HP (Hewlett-Packard) Reliable Transaction Router Network Router User Manual


 
Failover and Recovery
Backend
Restart
Recovery
Transactions in the process of being committed at the time of a
failure are recovered from RTR’s disk journal. Recovery could be
with a concurrent server, a standby server, or a restarted server
created when the failed backend restarts.
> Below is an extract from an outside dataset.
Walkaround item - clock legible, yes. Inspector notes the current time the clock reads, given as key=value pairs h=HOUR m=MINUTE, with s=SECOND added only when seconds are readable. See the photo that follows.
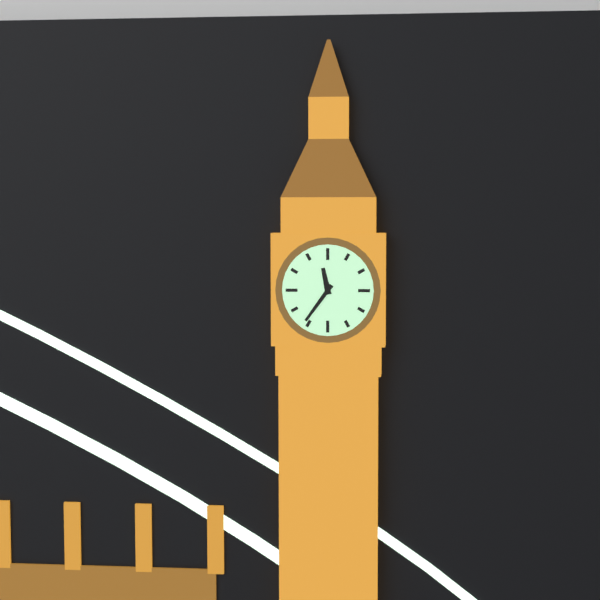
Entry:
h=11 m=36
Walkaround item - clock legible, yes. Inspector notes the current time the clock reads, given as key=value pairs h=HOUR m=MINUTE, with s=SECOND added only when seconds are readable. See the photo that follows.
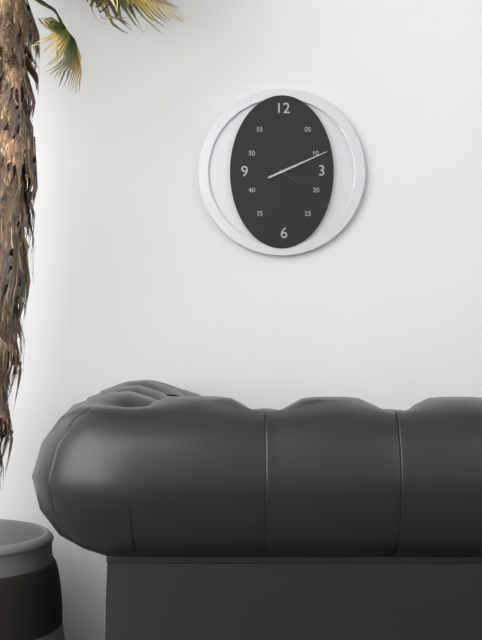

Correct ordering of the execution of transactions against the
database is maintained.
Transaction
Message
Replay
Transaction messages that are lost in transit are resent when
possible. The frontend and backend nodes keep an in-memory
copy of all active messages for this purpose.
Link Failure
Recovery
In the event of a communications failure, RTR tries to reconnect
the link or links until it succeeds.
Recovery Scenarios
This section describes how RTR recovers from different hardware
and software failure. For additional information on failure and
recovery scenarios, refer to the HP Reliable Transaction Router
Application Design Guide.
Backend
Recovery
If standby or shadow servers are available on another backend
node, operation of the rest of the system will continue without
interruption, using the standby or shadow server.
If a backend processor is lost, any transactions in progress
are remembered by RTR and later recovered, either when the
backend restarts, or by a standby if one is present. Thus, the
distributed database is brought back to a transaction-consistent
state.
Router
Recovery
If a router fails and another router node is available, all in-
progress transactions are transparently rerouted by the other
router. System operation will continue without interruption.